通过发布文献求助，成功后即可免费获取论文全文。去求助

来源期刊

Nano Letters 工程技术-材料科学：综合

CiteScore

16.80

自引率

2.80%

发文量

1182

审稿时长

1.4 months

期刊介绍： Nano Letters serves as a dynamic platform for promptly disseminating original results in fundamental, applied, and emerging research across all facets of nanoscience and nanotechnology.
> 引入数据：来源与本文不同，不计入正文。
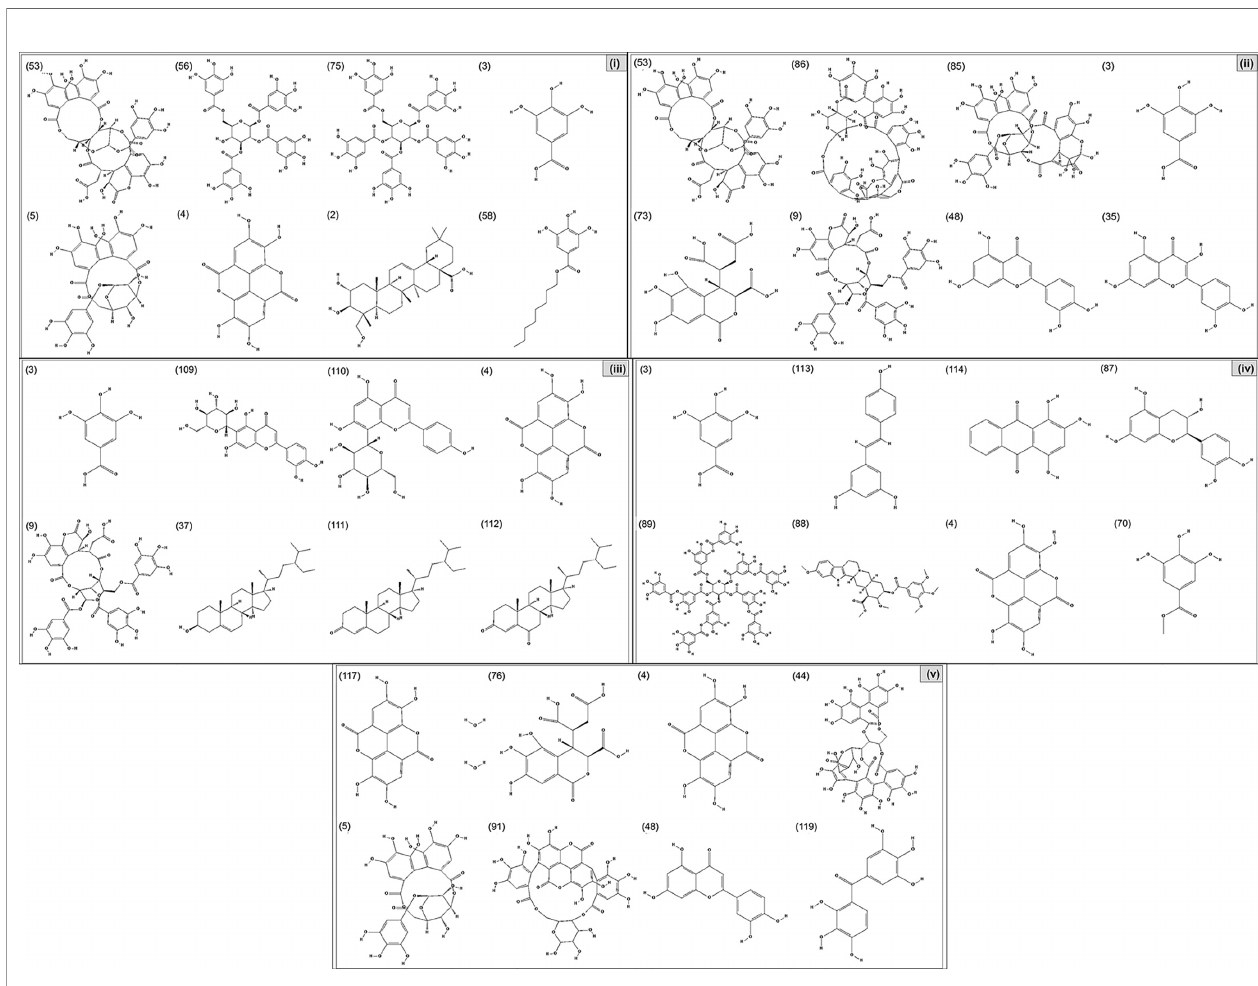
FIGURE 4 | (i) Compounds from Terminalia species that have been studied for their antidiabetic and antiobesity properties. (53) Chebulagic acid, (56) 1,2,3,6-tetra- O-galloyl- b -D-glucose, (75) 1,2,3,4,6-penta-O-galloyl-beta-D-glucopyranose, (3) gallic acid, (5) corilagin, (4) ellagic acid, (2) arjunolic acid, (58) octyl gallate. Images from the National Center for Biotechnology Information, 2019a; National Center for Biotechnology Information, 2019c; National Center for Biotechnology Information, 2019g; National Center for Biotechnology Information, 2019i; National Center for Biotechnology Information, 2019k; National Center for Biotechnology Information, 2019m; National Center for Biotechnology Information, 2019r; National Center for Biotechnology Information, 2019s; (ii) Compounds from Terminalia species that have been studied for their antiproliferative properties. (53) Chebulagic acid, (86) punicalagin, (85) geraniin, (3) gallic acid, (73) chebulic acid, (9) chebulinic acid, (48) luteolin, (35) quercetin. Images from the National Center for Biotechnology Information, 2019c; National Center for Biotechnology Information, 2019d; National Center for Biotechnology Information, 2019f; National Center for Biotechnology Information, 2019h; National Center for Biotechnology Information, 2019m; National Center for Biotechnology Information, 2019n; National Center for Biotechnology Information, 2019p; National Center for Biotechnology Information, 2019v; (iii) Compounds from Terminalia species that have been studied for their antiin fl ammatory properties. (3) Gallic acid, (109) luteolin-6-C-glucoside, (110) vitexin, (4) ellagic acid, (9) chebulinic acid, (37) b -sitosterol, (111) b -sitostenone, and (112) stigmast-4-ene-3,6-dione. Images adapted from National Center for Biotechnology Information, 2019aa; National Center for Biotechnology Information, 2019ad; National Center for Biotechnology Information, 2019b; National Center for Biotechnology Information, 2019f; National Center for Biotechnology Information, 2019k; National Center for Biotechnology Information, 2019m; National Center for Biotechnology Information, 2019o; National Center for Biotechnology Information, 2019z; (iv) Compounds from Terminalia species that have been studied for their antioxidant properties. (3) gallic acid, (113) resveratrol, (114) purpurin, (87) catechin, (89) tannic acid, (88) reserpine, (4) ellagic acid, (70) methyl gallate. Images adapted from National Center for Biotechnology Information, 2019ab; National Center for Biotechnology Information, 2019e; National Center for Biotechnology Information, 2019k; National Center for Biotechnology Information, 2019m; National Center for Biotechnology Information, 2019q; National Center for Biotechnology Information, 2019u; National Center for Biotechnology Information, 2019w; National Center for Biotechnology Information, 2019x; National Center for Biotechnology Information, 2019y; (v) Compounds from Terminalia species that have been studied for their antimicrobial properties. (117) ellagic acid dihydrate, (76) chebulic acid, (4) ellagic acid, (44) castalagin, (5) corilagin, (91) punicalin, (48) luteolin, (119) exifone. Images adapted from National Center for Biotechnology Information, 2019ac; National Center for Biotechnology Information, 2019d; National Center for Biotechnology Information, 2019i; National Center for Biotechnology Information, 2019j; National Center for Biotechnology Information, 2019k; National Center for Biotechnology Information, 2019l; National Center for Biotechnology Information, 2019p; National Center for Biotechnology Information,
A pivotal criterion for inclusion within Nano Letters is the convergence of at least two different areas or disciplines, ensuring a rich interdisciplinary scope. The journal is dedicated to fostering exploration in diverse areas, including: - Experimental and theoretical findings on physical, chemical, and biological phenomena at the nanoscale - Synthesis, characterization, and processing of organic, inorganic, polymer, and hybrid nanomaterials through physical, chemical, and biological methodologies - Modeling and simulation of synthetic, assembly, and interaction processes - Realization of integrated nanostructures and nano-engineered devices exhibiting advanced performance - Applications of nanoscale materials in living and environmental systems Nano Letters is committed to advancing and showcasing groundbreaking research that intersects various domains, fostering innovation and collaboration in the ever-evolving field of nanoscience and nanotechnology.